I'm working on a book right now for MelBay that is dedicated to Bach. I've taken a bunch of his keyboard pieces, abut 25 so far and counting (English & French Suites, Well Tempered Clavier, Goldberg Variations, etc), transcribed and arranged them for two mandolins. It will include TAB and a recording too. I'm pretty psyched about the project ... the pieces I've done so far work wonderfully for mandolin! 

The book won't be out until sometime in '09 but hopefully by the time you've read through the other books being suggested here, you'll be ready for it!

----------


## jk245

> The book won't be out until sometime in '09 but hopefully by the time you've read through the other books being suggested here, you'll be ready for it!


One of the problems with some of the Mel Bay classical series is that the renditions are over flowering. I hope that you can bring down your works to be playable for the masses (:

----------


## phizban

There is tab for the cello suite available on mandozine at the moment. If you are interested in the music for the 6 solo violin sonatas and partitas, the sheet music to that can be picked up at any local violin shop (I have the music from when I played violin). Unfortunately, this is the sheet music only, I do not know if tab is freely available for the works.

----------


## Jonathan Peck

> also consider pursuing some of the 18th-c. music actually written for mandolins and mandolin-specific techniques (Leone's of the 1760s, e.g., full of split strings, "cross picking"-like arpeggio patterns, etc.).
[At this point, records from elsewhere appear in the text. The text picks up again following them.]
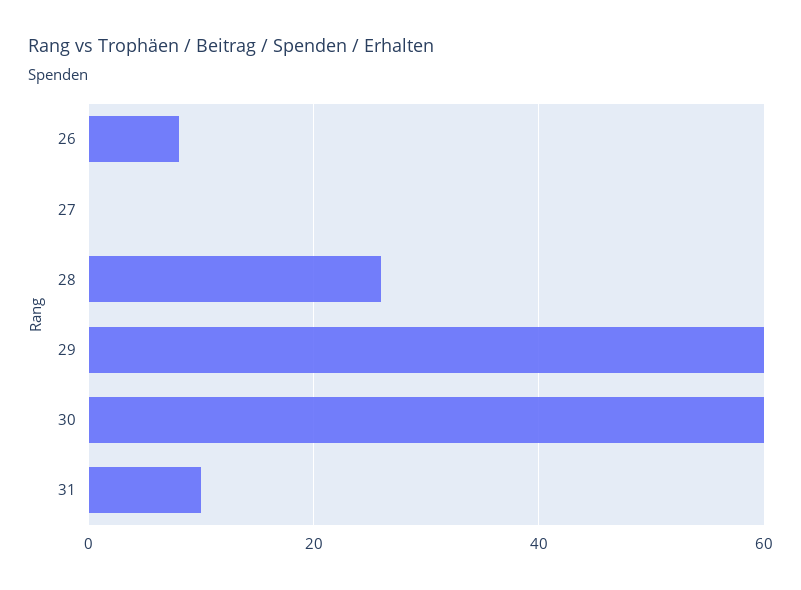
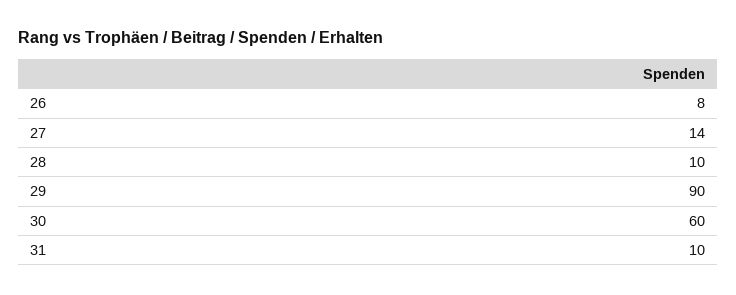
27: 0 -> 14
28: 25 -> 10
29: 60 -> 90

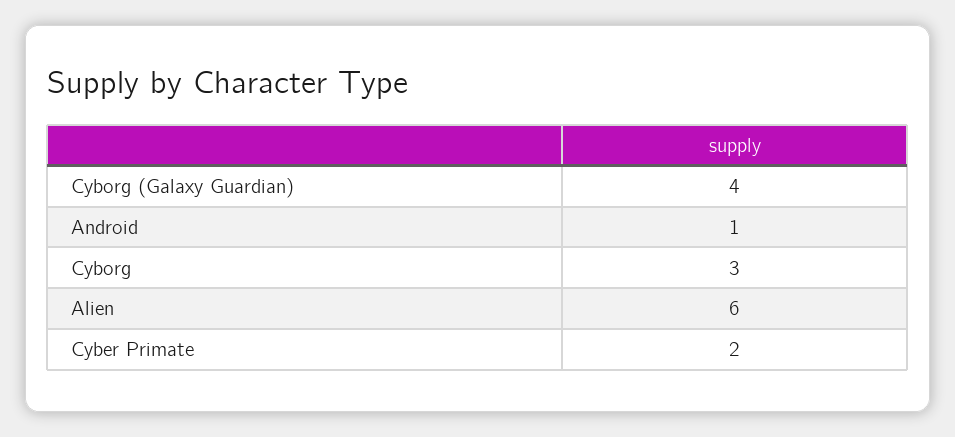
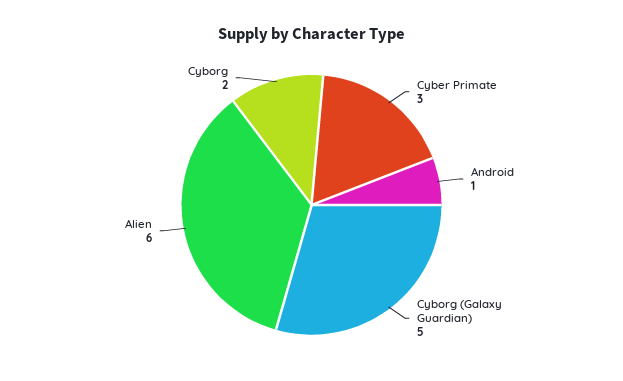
Cyborg (Galaxy Guardian): 4 -> 5
Cyborg: 3 -> 2
Cyber Primate: 2 -> 3

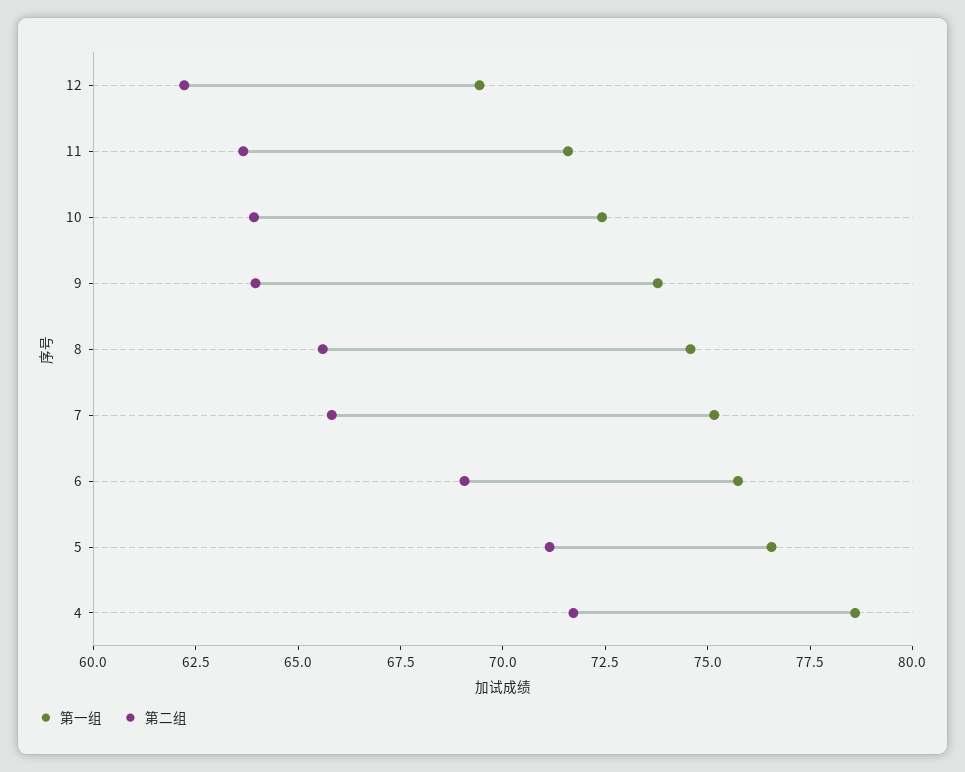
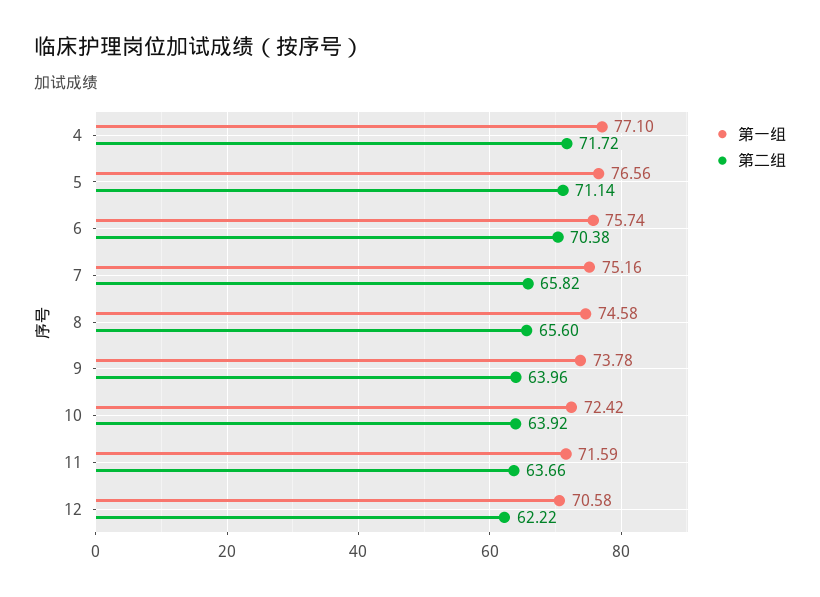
第一组, 12: 69.5 -> 70.58
第二组, 6: 69 -> 70.38
第一组, 4: 78.5 -> 77.1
Where can I find recorded examples and sheet music? I've decided to eliminate all music from my repertoire that isn't written specifically for the mandolin, but I'm having trouble finding anything to play. (tongue in cheek)

----------


## Dan Cole

Bach is like Mozart, too many notes!

----------


## Bryan T

I'm in the midst of a project where I am tabbing the Cello Suites (I transpose for the mandolin) and the Violin Sonatas and Partitas. If you have some specific pieces in mind, drop me a note and I'll send you some pdfs.

Bryan

----------


## Eugene

> Where can I find recorded examples and sheet music? I've decided to eliminate all music from my repertoire that isn't written specifically for the mandolin, but I'm having trouble finding anything to play. (tongue in cheek)


Oh my, there's so much.

Discussion of recordings
More discussion of recordings
And yet more discussion of recordings

Sheet music discussion
More sheet music discussion

Search the classical section for "CDs" and "sheet music" for reams more.

----------